Breadth-First Search (BFS) is a highly useful algorithm for solving shortest path problems.
It works efficiently in structures like 2D grids and frequently appears in various programming challenges.
It is important to practice different types of BFS problems to enhance understanding of the algorithm and problem-solving skills.
Through this tutorial, we hope you have gained a fundamental understanding of BFS and learned how to solve actual problems.
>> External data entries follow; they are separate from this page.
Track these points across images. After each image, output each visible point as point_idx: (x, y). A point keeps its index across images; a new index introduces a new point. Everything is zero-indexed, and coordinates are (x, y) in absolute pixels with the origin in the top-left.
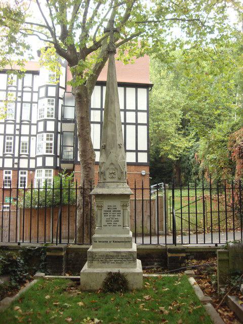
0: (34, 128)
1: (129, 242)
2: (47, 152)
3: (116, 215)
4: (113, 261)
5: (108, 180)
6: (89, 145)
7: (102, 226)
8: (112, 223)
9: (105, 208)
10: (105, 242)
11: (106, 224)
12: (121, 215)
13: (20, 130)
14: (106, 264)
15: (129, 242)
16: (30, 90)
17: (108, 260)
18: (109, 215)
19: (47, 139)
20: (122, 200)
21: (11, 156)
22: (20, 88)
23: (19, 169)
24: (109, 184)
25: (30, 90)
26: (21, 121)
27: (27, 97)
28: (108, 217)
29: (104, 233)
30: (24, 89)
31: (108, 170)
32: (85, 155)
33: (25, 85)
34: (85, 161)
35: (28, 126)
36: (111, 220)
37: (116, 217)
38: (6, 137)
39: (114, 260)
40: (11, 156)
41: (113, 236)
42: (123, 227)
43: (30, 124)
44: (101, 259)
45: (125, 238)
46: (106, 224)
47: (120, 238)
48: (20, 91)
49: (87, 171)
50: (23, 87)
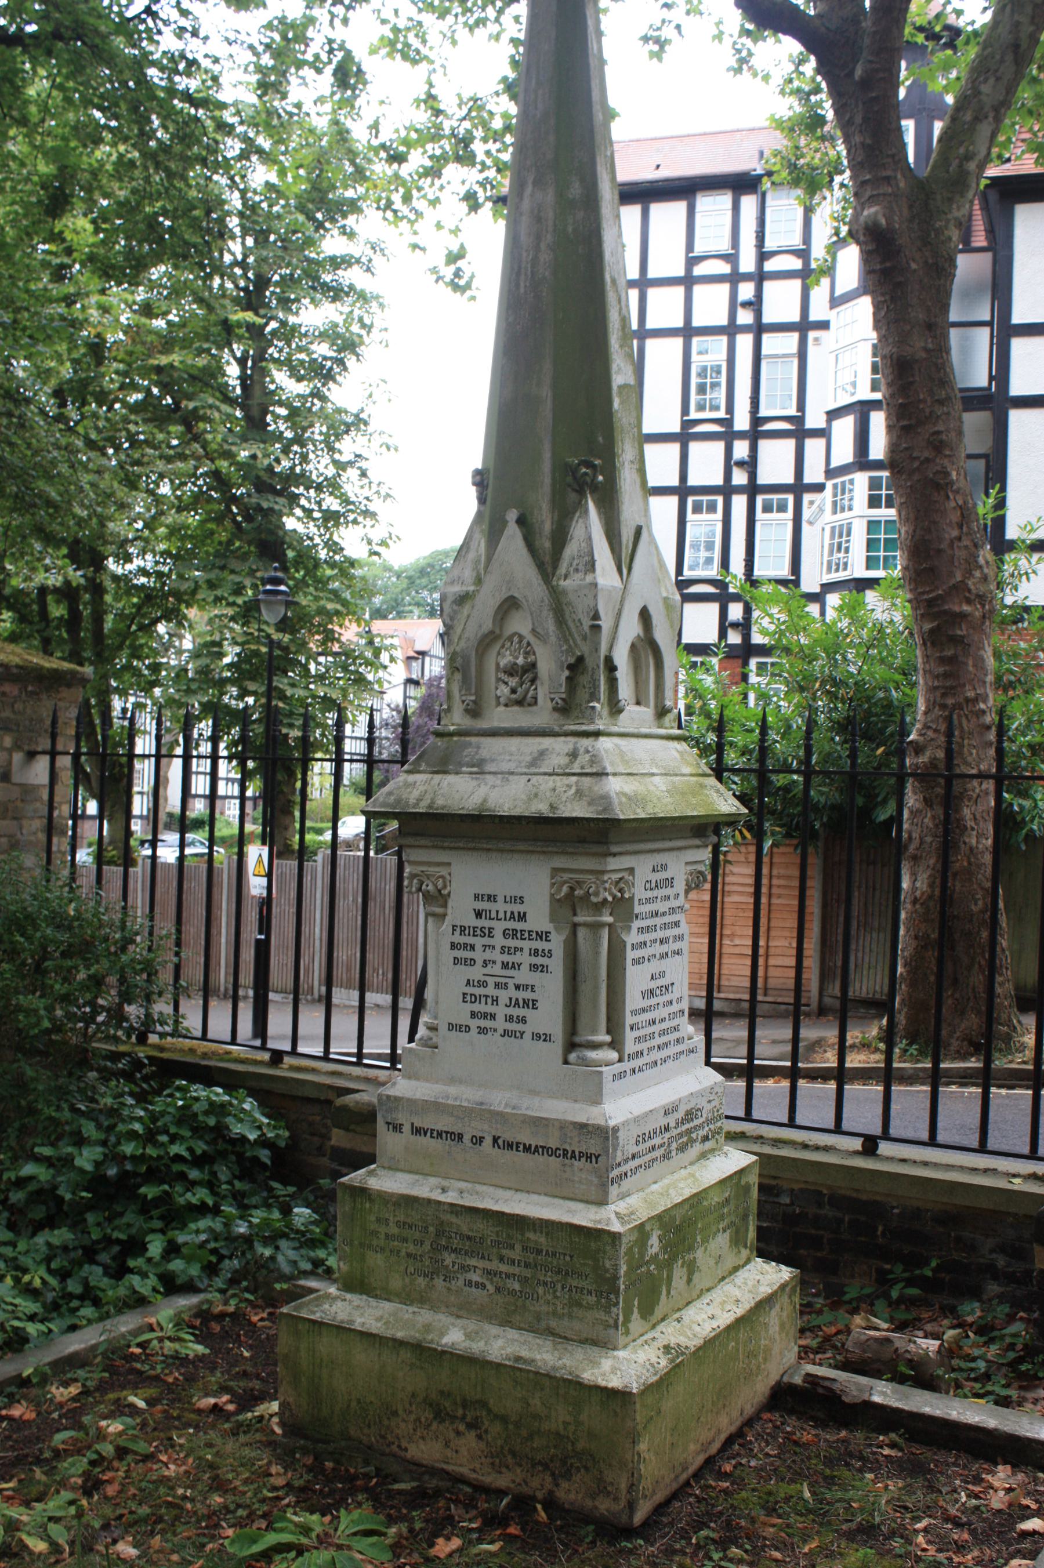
0: (814, 448)
1: (589, 1157)
2: (871, 563)
3: (525, 959)
4: (475, 1277)
5: (500, 717)
6: (955, 517)
7: (443, 1028)
8: (501, 1011)
9: (461, 909)
10: (450, 1135)
11: (462, 1014)
12: (557, 964)
13: (751, 465)
14: (439, 1282)
15: (589, 1157)
16: (796, 264)
17: (449, 1259)
18: (478, 955)
19: (874, 502)
20: (560, 862)
21: (709, 589)
22: (747, 263)
23: (747, 650)
24: (490, 746)
25: (796, 264)
26: (757, 420)
27: (781, 301)
28: (476, 973)
29: (452, 1080)
30: (769, 266)
31: (497, 647)
32: (932, 570)
33: (770, 245)
34: (930, 603)
35: (790, 444)
36: (490, 990)
37: (524, 976)
38: (690, 500)
39: (481, 1264)
40: (709, 589)
41: (499, 1100)
42: (571, 1046)
43: (799, 431)
44: (412, 1248)
45: (563, 1126)
46: (462, 1014)
47: (539, 1123)
48: (747, 277)
49: (942, 660)
50: (763, 256)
8. Additional Practice Problems

Try your hand at the following variant problems:

  • Reach the destination while avoiding obstacles (1) using only a specific path in the given grid.
  • Finding the shortest paths between multiple starting and ending points.
  • Finding the shortest path when diagonal movements are also allowed, instead of only grid movements.

Tackling these problems will further enhance your understanding of the breadth-first search algorithm and improve your problem-solving abilities.